UK investment chief confident of City's future
London will remain a top financial centre in the hard times ahead because the city's underlying strengths will still be attractive, the head of the agency that promotes investment in Britain believes. "I'm confident that... out of this turbulence and...
London will remain a top financial centre in the hard times ahead because the city's underlying strengths will still be attractive, the head of the agency that promotes investment in Britain believes.
"I'm confident that... out of this turbulence and difficulty London will emerge stronger than ever," said Andrew Cahn.
"You always have, in times of trouble, a flight to safety and quality and that's what London offers," said the chief executive officer of UK Trade & Investment, the government agency that helps foreign investors set up in Britain and helps British companies expand abroad.
Britain saw spectacular growth in financial services since the 1980s Big Bang deregulation and the signs last year were that London's financial district, known as "the City," was catching up with New York as the world's top financial centre.
But the collapse of a growing number of banks around the world because of the credit crunch, including big names such as Lehman Brothers, is forecast to lead to thousands of job losses in London and has raised questions about whether the City can ever be the same again.
"One of the key issues is how do we make sure that London remains the leading global financial centre?" said Mr Cahn.
"I am confident we will do that."
He did not think the trend to increased regulation of financial services in the wake of the crisis would put investors off. "Investors will be pleased to have appropriate and effective regulation and as long as we get it right, and I'm sure we will, I think our regulatory framework will be a draw."
The British government is viewed to having responded proactively to the crisis. Last week it made available £50 billion of taxpayers' money for injection into the country's banks and has nationalised two banks.
Last year Britain topped the European league for inward investment and Mr Cahn said he thought the country would keep, and possibly increase, its "market share" of foreign direct investment (FDI) because it offered a safe investment location and would remain an open economy.
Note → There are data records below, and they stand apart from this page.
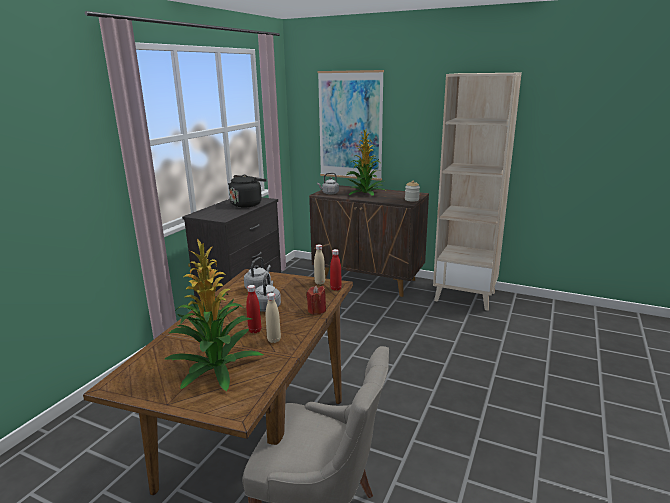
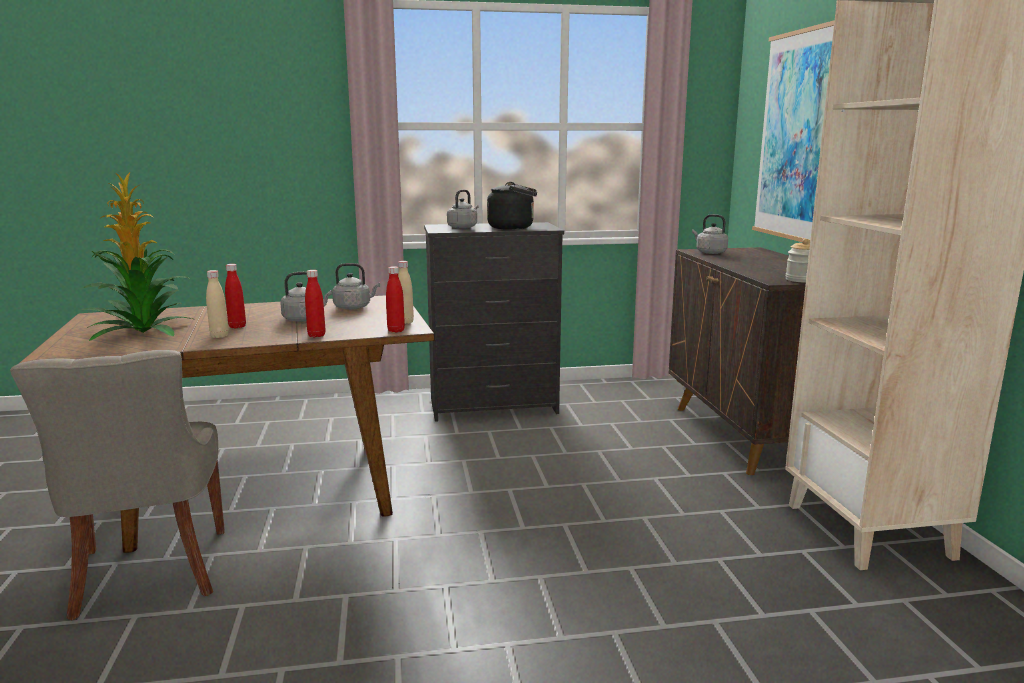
camera: 55 degrees right, 5 degrees down
red candle [306,285,326,315] -> red bottle [305,270,326,337]
potted plant [347,129,385,196] -> none
none -> grey kettle [447,190,479,229]

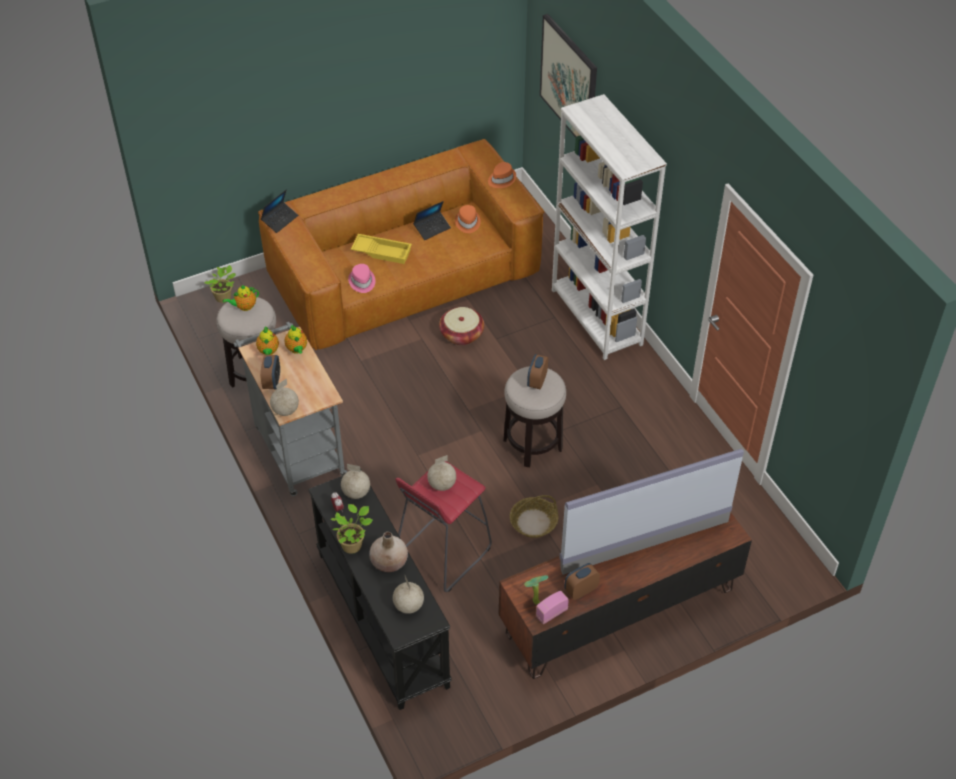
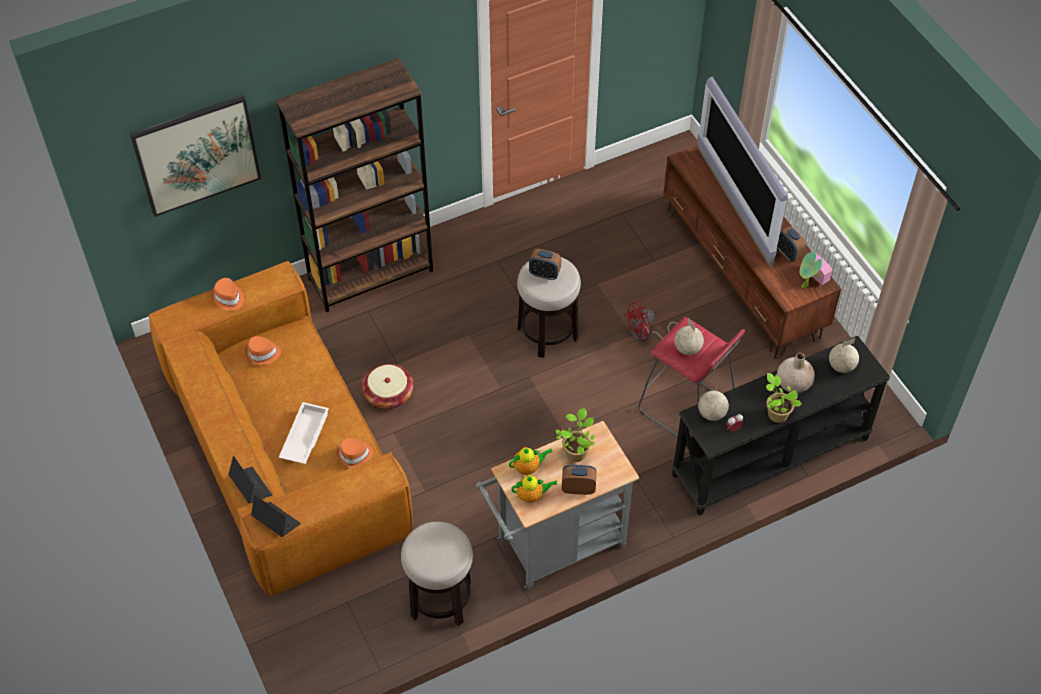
camera: 90 degrees left, 5 degrees up
potted plant [204,265,236,303] -> potted plant moved to [555,407,595,462]
teapot [223,285,259,311] -> none
globe [270,379,299,416] -> none
pink hat [348,264,375,293] -> orange hat [337,438,374,468]
yellow tray [351,234,412,264] -> white tray [279,402,329,464]
laptop [413,201,451,240] -> laptop moved to [228,456,272,503]
basket [510,495,559,538] -> red fan [624,301,677,342]
white bookcase [552,94,667,360] -> brown bookcase [276,58,433,312]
Last month the UN Conference on Trade and Development (UNCTAD) said Britain's FDI last year was up by 51 per cent to $224 billion, mainly due to a flurry of takeovers.
UNCTAD predicted global FDI flows will fall by 10 per cent this year as major companies scale back spending plans.
"Our present performance is excellent and our pipeline is pretty good. But there's a time lag in FDI decisions and I do expect there to be a decline," Mr Cahn said.
He said UKTI's overall strategy of promoting Britain as a base for companies remained valid, but there would have to be changes in the way the country promoted financial services.
"I don't think we can simply continue as if nothing had happened.. The financial world has been turned upside down," he said, adding that he wanted to work with the new minister for the City, Paul Myners, to decide how to promote London's financial industry.